* START *

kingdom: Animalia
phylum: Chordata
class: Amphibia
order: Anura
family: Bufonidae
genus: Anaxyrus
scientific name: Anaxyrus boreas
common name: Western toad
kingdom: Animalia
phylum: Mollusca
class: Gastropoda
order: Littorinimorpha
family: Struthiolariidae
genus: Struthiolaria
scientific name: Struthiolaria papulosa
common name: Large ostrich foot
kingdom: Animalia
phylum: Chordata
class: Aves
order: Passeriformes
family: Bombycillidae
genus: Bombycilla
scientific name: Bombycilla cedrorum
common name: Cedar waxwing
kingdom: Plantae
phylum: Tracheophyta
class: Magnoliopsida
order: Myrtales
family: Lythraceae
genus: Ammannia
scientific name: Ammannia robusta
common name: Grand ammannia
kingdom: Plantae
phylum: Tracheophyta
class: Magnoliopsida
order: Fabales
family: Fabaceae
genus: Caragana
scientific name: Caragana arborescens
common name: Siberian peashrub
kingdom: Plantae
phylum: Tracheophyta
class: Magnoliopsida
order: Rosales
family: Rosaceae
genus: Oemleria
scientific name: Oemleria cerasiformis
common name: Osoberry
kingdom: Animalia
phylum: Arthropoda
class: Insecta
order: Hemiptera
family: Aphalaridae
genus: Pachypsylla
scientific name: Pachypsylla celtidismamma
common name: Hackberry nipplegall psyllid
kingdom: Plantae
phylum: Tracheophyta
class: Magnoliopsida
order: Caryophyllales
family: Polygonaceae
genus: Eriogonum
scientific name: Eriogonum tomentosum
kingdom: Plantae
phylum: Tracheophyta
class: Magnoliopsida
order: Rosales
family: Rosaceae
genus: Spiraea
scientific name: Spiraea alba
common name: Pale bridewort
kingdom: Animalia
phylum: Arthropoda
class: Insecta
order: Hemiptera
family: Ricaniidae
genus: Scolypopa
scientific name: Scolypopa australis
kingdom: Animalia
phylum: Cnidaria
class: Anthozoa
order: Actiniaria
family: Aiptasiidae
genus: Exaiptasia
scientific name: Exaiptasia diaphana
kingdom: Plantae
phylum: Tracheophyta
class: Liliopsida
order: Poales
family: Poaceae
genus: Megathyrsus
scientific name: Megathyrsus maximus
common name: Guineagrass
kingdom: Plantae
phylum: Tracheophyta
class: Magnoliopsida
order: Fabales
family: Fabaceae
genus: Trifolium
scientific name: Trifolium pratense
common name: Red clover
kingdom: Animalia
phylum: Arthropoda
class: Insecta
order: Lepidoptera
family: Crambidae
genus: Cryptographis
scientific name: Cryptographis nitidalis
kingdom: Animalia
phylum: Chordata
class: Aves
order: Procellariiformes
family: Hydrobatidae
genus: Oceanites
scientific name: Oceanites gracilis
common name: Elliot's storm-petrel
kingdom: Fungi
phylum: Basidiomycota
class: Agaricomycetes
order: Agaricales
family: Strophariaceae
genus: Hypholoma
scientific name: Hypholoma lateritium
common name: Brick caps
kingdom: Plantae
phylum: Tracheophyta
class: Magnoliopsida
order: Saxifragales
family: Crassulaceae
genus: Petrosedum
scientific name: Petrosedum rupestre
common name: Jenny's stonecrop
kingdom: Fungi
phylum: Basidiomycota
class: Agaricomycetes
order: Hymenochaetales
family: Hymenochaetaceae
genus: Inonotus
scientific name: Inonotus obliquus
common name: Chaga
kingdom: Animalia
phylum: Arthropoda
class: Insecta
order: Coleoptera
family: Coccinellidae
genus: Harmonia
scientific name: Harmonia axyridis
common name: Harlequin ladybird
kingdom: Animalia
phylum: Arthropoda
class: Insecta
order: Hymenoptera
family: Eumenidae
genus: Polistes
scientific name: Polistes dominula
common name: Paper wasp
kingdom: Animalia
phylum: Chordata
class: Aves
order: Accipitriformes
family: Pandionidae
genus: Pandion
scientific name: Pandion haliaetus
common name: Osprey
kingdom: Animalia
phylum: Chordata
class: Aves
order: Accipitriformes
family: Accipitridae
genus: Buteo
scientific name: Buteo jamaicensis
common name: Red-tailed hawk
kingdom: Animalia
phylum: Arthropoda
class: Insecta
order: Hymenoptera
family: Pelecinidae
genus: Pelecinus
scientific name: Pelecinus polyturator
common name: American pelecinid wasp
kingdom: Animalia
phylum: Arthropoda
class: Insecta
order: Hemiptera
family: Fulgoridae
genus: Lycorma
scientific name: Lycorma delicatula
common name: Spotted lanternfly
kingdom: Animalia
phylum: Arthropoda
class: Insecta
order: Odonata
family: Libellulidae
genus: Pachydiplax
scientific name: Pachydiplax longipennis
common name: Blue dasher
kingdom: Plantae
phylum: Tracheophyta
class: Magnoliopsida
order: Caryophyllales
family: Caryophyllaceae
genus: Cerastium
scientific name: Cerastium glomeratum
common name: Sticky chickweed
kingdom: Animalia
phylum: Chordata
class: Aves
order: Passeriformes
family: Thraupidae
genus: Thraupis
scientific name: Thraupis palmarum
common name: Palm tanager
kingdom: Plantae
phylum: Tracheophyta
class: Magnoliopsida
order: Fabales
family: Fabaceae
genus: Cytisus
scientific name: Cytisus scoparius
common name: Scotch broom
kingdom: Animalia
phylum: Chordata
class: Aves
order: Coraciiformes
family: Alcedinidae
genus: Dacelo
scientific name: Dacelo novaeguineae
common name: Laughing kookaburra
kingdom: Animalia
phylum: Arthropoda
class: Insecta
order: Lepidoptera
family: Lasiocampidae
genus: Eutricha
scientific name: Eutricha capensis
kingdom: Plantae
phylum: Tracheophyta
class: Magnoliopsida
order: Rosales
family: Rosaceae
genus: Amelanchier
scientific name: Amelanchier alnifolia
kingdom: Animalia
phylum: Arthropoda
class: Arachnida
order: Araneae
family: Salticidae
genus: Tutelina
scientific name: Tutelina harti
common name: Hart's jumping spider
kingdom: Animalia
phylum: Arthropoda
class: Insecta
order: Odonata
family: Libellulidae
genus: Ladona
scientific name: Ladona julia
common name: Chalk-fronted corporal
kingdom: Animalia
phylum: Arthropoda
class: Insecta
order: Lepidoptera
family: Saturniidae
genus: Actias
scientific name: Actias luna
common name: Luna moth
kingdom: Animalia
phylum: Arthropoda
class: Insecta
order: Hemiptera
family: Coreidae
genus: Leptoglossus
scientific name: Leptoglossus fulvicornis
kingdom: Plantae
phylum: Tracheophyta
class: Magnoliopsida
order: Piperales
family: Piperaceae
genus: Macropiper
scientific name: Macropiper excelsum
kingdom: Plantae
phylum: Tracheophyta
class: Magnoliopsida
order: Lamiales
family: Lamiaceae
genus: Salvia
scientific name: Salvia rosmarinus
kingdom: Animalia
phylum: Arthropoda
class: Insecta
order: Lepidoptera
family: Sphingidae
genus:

* END *

▶ INSTRUCTIONS FOR THE TASK
Reproduce all of the lines above without altering anything.

▶ SOLUTION TO THE PROBLEM
kingdom: Animalia
phylum: Chordata
class: Amphibia
order: Anura
family: Bufonidae
genus: Anaxyrus
scientific name: Anaxyrus boreas
common name: Western toad
kingdom: Animalia
phylum: Mollusca
class: Gastropoda
order: Littorinimorpha
family: Struthiolariidae
genus: Struthiolaria
scientific name: Struthiolaria papulosa
common name: Large ostrich foot
kingdom: Animalia
phylum: Chordata
class: Aves
order: Passeriformes
family: Bombycillidae
genus: Bombycilla
scientific name: Bombycilla cedrorum
common name: Cedar waxwing
kingdom: Plantae
phylum: Tracheophyta
class: Magnoliopsida
order: Myrtales
family: Lythraceae
genus: Ammannia
scientific name: Ammannia robusta
common name: Grand ammannia
kingdom: Plantae
phylum: Tracheophyta
class: Magnoliopsida
order: Fabales
family: Fabaceae
genus: Caragana
scientific name: Caragana arborescens
common name: Siberian peashrub
kingdom: Plantae
phylum: Tracheophyta
class: Magnoliopsida
order: Rosales
family: Rosaceae
genus: Oemleria
scientific name: Oemleria cerasiformis
common name: Osoberry
kingdom: Animalia
phylum: Arthropoda
class: Insecta
order: Hemiptera
family: Aphalaridae
genus: Pachypsylla
scientific name: Pachypsylla celtidismamma
common name: Hackberry nipplegall psyllid
kingdom: Plantae
phylum: Tracheophyta
class: Magnoliopsida
order: Caryophyllales
family: Polygonaceae
genus: Eriogonum
scientific name: Eriogonum tomentosum
kingdom: Plantae
phylum: Tracheophyta
class: Magnoliopsida
order: Rosales
family: Rosaceae
genus: Spiraea
scientific name: Spiraea alba
common name: Pale bridewort
kingdom: Animalia
phylum: Arthropoda
class: Insecta
order: Hemiptera
family: Ricaniidae
genus: Scolypopa
scientific name: Scolypopa australis
kingdom: Animalia
phylum: Cnidaria
class: Anthozoa
order: Actiniaria
family: Aiptasiidae
genus: Exaiptasia
scientific name: Exaiptasia diaphana
kingdom: Plantae
phylum: Tracheophyta
class: Liliopsida
order: Poales
family: Poaceae
genus: Megathyrsus
scientific name: Megathyrsus maximus
common name: Guineagrass
kingdom: Plantae
phylum: Tracheophyta
class: Magnoliopsida
order: Fabales
family: Fabaceae
genus: Trifolium
scientific name: Trifolium pratense
common name: Red clover
kingdom: Animalia
phylum: Arthropoda
class: Insecta
order: Lepidoptera
family: Crambidae
genus: Cryptographis
scientific name: Cryptographis nitidalis
kingdom: Animalia
phylum: Chordata
class: Aves
order: Procellariiformes
family: Hydrobatidae
genus: Oceanites
scientific name: Oceanites gracilis
common name: Elliot's storm-petrel
kingdom: Fungi
phylum: Basidiomycota
class: Agaricomycetes
order: Agaricales
family: Strophariaceae
genus: Hypholoma
scientific name: Hypholoma lateritium
common name: Brick caps
kingdom: Plantae
phylum: Tracheophyta
class: Magnoliopsida
order: Saxifragales
family: Crassulaceae
genus: Petrosedum
scientific name: Petrosedum rupestre
common name: Jenny's stonecrop
kingdom: Fungi
phylum: Basidiomycota
class: Agaricomycetes
order: Hymenochaetales
family: Hymenochaetaceae
genus: Inonotus
scientific name: Inonotus obliquus
common name: Chaga
kingdom: Animalia
phylum: Arthropoda
class: Insecta
order: Coleoptera
family: Coccinellidae
genus: Harmonia
scientific name: Harmonia axyridis
common name: Harlequin ladybird
kingdom: Animalia
phylum: Arthropoda
class: Insecta
order: Hymenoptera
family: Eumenidae
genus: Polistes
scientific name: Polistes dominula
common name: Paper wasp
kingdom: Animalia
phylum: Chordata
class: Aves
order: Accipitriformes
family: Pandionidae
genus: Pandion
scientific name: Pandion haliaetus
common name: Osprey
kingdom: Animalia
phylum: Chordata
class: Aves
order: Accipitriformes
family: Accipitridae
genus: Buteo
scientific name: Buteo jamaicensis
common name: Red-tailed hawk
kingdom: Animalia
phylum: Arthropoda
class: Insecta
order: Hymenoptera
family: Pelecinidae
genus: Pelecinus
scientific name: Pelecinus polyturator
common name: American pelecinid wasp
kingdom: Animalia
phylum: Arthropoda
class: Insecta
order: Hemiptera
family: Fulgoridae
genus: Lycorma
scientific name: Lycorma delicatula
common name: Spotted lanternfly
kingdom: Animalia
phylum: Arthropoda
class: Insecta
order: Odonata
family: Libellulidae
genus: Pachydiplax
scientific name: Pachydiplax longipennis
common name: Blue dasher
kingdom: Plantae
phylum: Tracheophyta
class: Magnoliopsida
order: Caryophyllales
family: Caryophyllaceae
genus: Cerastium
scientific name: Cerastium glomeratum
common name: Sticky chickweed
kingdom: Animalia
phylum: Chordata
class: Aves
order: Passeriformes
family: Thraupidae
genus: Thraupis
scientific name: Thraupis palmarum
common name: Palm tanager
kingdom: Plantae
phylum: Tracheophyta
class: Magnoliopsida
order: Fabales
family: Fabaceae
genus: Cytisus
scientific name: Cytisus scoparius
common name: Scotch broom
kingdom: Animalia
phylum: Chordata
class: Aves
order: Coraciiformes
family: Alcedinidae
genus: Dacelo
scientific name: Dacelo novaeguineae
common name: Laughing kookaburra
kingdom: Animalia
phylum: Arthropoda
class: Insecta
order: Lepidoptera
family: Lasiocampidae
genus: Eutricha
scientific name: Eutricha capensis
kingdom: Plantae
phylum: Tracheophyta
class: Magnoliopsida
order: Rosales
family: Rosaceae
genus: Amelanchier
scientific name: Amelanchier alnifolia
kingdom: Animalia
phylum: Arthropoda
class: Arachnida
order: Araneae
family: Salticidae
genus: Tutelina
scientific name: Tutelina harti
common name: Hart's jumping spider
kingdom: Animalia
phylum: Arthropoda
class: Insecta
order: Odonata
family: Libellulidae
genus: Ladona
scientific name: Ladona julia
common name: Chalk-fronted corporal
kingdom: Animalia
phylum: Arthropoda
class: Insecta
order: Lepidoptera
family: Saturniidae
genus: Actias
scientific name: Actias luna
common name: Luna moth
kingdom: Animalia
phylum: Arthropoda
class: Insecta
order: Hemiptera
family: Coreidae
genus: Leptoglossus
scientific name: Leptoglossus fulvicornis
kingdom: Plantae
phylum: Tracheophyta
class: Magnoliopsida
order: Piperales
family: Piperaceae
genus: Macropiper
scientific name: Macropiper excelsum
kingdom: Plantae
phylum: Tracheophyta
class: Magnoliopsida
order: Lamiales
family: Lamiaceae
genus: Salvia
scientific name: Salvia rosmarinus
kingdom: Animalia
phylum: Arthropoda
class: Insecta
order: Lepidoptera
family: Sphingidae
genus:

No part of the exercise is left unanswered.